On August 20, 2003, a barely memorable friendly against Kazakhstan, played in front of just 8,000 spectators in Chaves on a pitch so worn the grass had to be painted green, marked the start of something no one could have predicted. A 18-year-old kid from Madeira stepped onto that field for the senior Portugal squad. Nobody in the stands that night imagined he would still be wearing the Seleção shirt at a sixth World Cup, 23 years later.
Ronaldo’s legacy : rewriting what Portugal believed was possible
143 international goals. No player in the history of football has scored more for their country. That number alone tells you Cristiano Ronaldo hasn’t just been a footballer for Portugal. He’s been a cultural shift. Joao Aroso, who worked with him at both Sporting and the national team, put it plainly to BBC Sport : “We are a small country that rarely has global impact outside football. Cristiano allows our small country to be known worldwide for something great.”
Before Ronaldo, Portugal had one truly iconic generation : the 1966 World Cup side built around Eusébio, who finished third in England. Decades passed without a moment of comparable global resonance. Then came the boy from Madeira, who didn’t just score goals, he completely rewired how an entire nation perceived itself on the international stage.
Now 41, he arrives at the 2026 World Cup alongside Lionel Messi and Mexico’s Guillermo Ochoa as one of only three players to appear at six editions of the tournament. That feat alone deserves respect. But respecting a career and debating a player’s current utility to his team are two entirely different conversations.

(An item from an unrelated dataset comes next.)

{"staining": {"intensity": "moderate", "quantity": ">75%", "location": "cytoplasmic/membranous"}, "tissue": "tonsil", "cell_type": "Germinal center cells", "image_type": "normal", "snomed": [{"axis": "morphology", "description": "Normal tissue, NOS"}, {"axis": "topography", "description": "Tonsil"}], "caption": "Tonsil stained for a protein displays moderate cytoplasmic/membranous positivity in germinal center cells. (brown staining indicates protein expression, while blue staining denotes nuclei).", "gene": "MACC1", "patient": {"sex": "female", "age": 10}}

Here’s a quick look at Ronaldo’s World Cup scoring record heading into 2026 :
| Tournament | Goals scored |
|---|---|
| Germany 2006 | 1 |
| South Africa 2010 | 1 |
| Brazil 2014 | 1 |
| Russia 2018 | 4 |
| Qatar 2022 | 1 |
| Total | 8 |
Eight World Cup goals, just one short of Eusébio’s all-time Portuguese record. The target is clear. But whether chasing that record serves Portugal’s best interests is precisely what divides opinion right now.
The debate that no longer feels like treason
For years, questioning Ronaldo’s place in the squad was almost taboo in Portugal. Critics kept their voices low. That has changed sharply since Qatar 2022, and the shift in tone is striking.

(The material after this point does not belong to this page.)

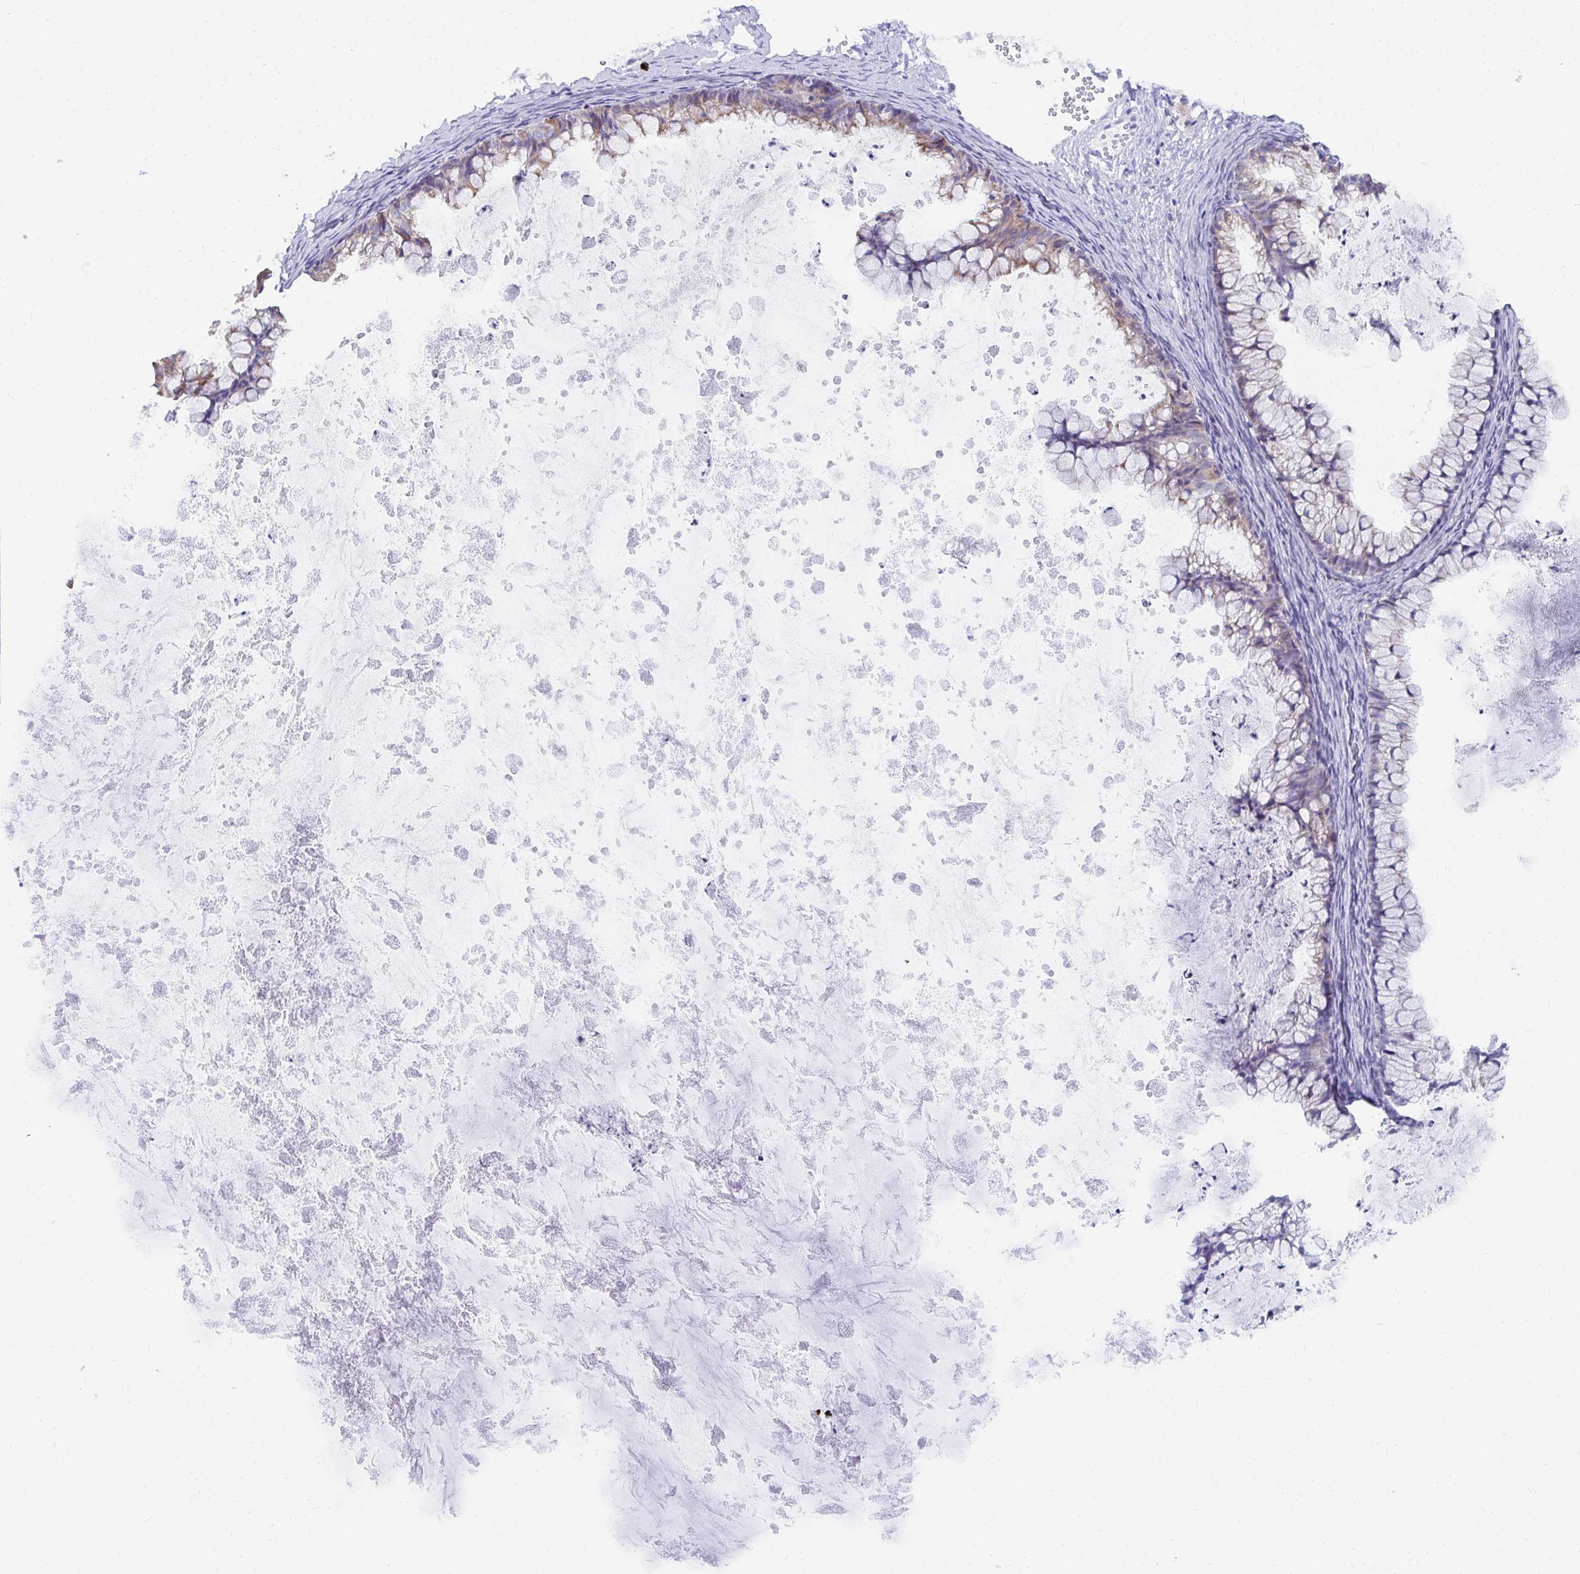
{"staining": {"intensity": "weak", "quantity": "25%-75%", "location": "cytoplasmic/membranous"}, "tissue": "ovarian cancer", "cell_type": "Tumor cells", "image_type": "cancer", "snomed": [{"axis": "morphology", "description": "Cystadenocarcinoma, mucinous, NOS"}, {"axis": "topography", "description": "Ovary"}], "caption": "The photomicrograph displays staining of ovarian cancer, revealing weak cytoplasmic/membranous protein positivity (brown color) within tumor cells.", "gene": "PC", "patient": {"sex": "female", "age": 35}}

Antonio Simões, a member of the legendary 1966 squad, didn’t hold back : “He doesn’t play to win, he plays to be the main figure. Do you understand that it’s the opposite of Eusébio ? Let’s call things by their name.” That’s not a fringe opinion from a pundit chasing clicks. That’s a man who played in a World Cup semi-final speaking from experience.
The core argument from those who believe Portugal could perform better without Ronaldo comes down to team dynamics. A front line built around younger, more mobile forwards like Rafael Leão or Gonçalo Ramos could offer more pressing intensity and positional flexibility. The system wouldn’t need to orbit a single player. Spaces would open differently. The team could breathe.
Those who defend his inclusion, including coach Roberto Martínez, point to raw numbers. In his last 31 appearances for the Seleção, Ronaldo scored 25 goals. Martínez has repeated that stat consistently in every press conference touching on the subject. His position is unambiguous : “We are talking about the greatest player of all time. He is here because he is still performing at a very high level.” Calling the wider debate “lift talk” is his polite way of saying it’s noise.
Both sides have a point. Here’s what’s actually fueling the tension :
- Ronaldo’s scoring record for Portugal remains extraordinary at 41.
- His Al-Nassr performances, though impressive statistically, come in a less competitive league.
- Portugal’s squad depth in attack is arguably the strongest it has ever been.
- Questions about pressing contribution and defensive tracking are legitimate at this stage of his career.
The honest answer is that neither camp is entirely wrong. Ronaldo still delivers goals. The tactical cost of building around him is also real.
Beyond the Ronaldo question : what Portugal actually needs to win in 2026
Whatever your view on Ronaldo’s role, Portugal’s World Cup ambitions in 2026 go far beyond one player. Frankly, the squad assembled by Martínez is arguably the most balanced in the country’s history, and that’s what should excite Portuguese supporters most.
The midfield spine, built around Vitinha and Bernardo Silva, offers technical quality and pressing that didn’t exist in previous generations. Defensively, Portugal conceded just 0.8 goals per game across their qualifying campaign. That’s not a team relying on a single striker to rescue them.
The real question for Martínez isn’t whether to include Ronaldo. It’s how to integrate him without making the whole system predictable. Using him as a super-sub, deploying him in specific match-ups, protecting his legs while leveraging his finishing inside the box : these are the tactical decisions that will define Portugal’s tournament, not the binary “Ronaldo in or out” debate that dominates headlines.
One final angle worth considering : every World Cup Ronaldo has attended, he’s scored. Five tournaments, five times on the scoresheet. If he reaches Eusébio’s Portuguese record of nine World Cup goals in 2026, the conversation will shift overnight. Goals have a habit of silencing even the sharpest critics.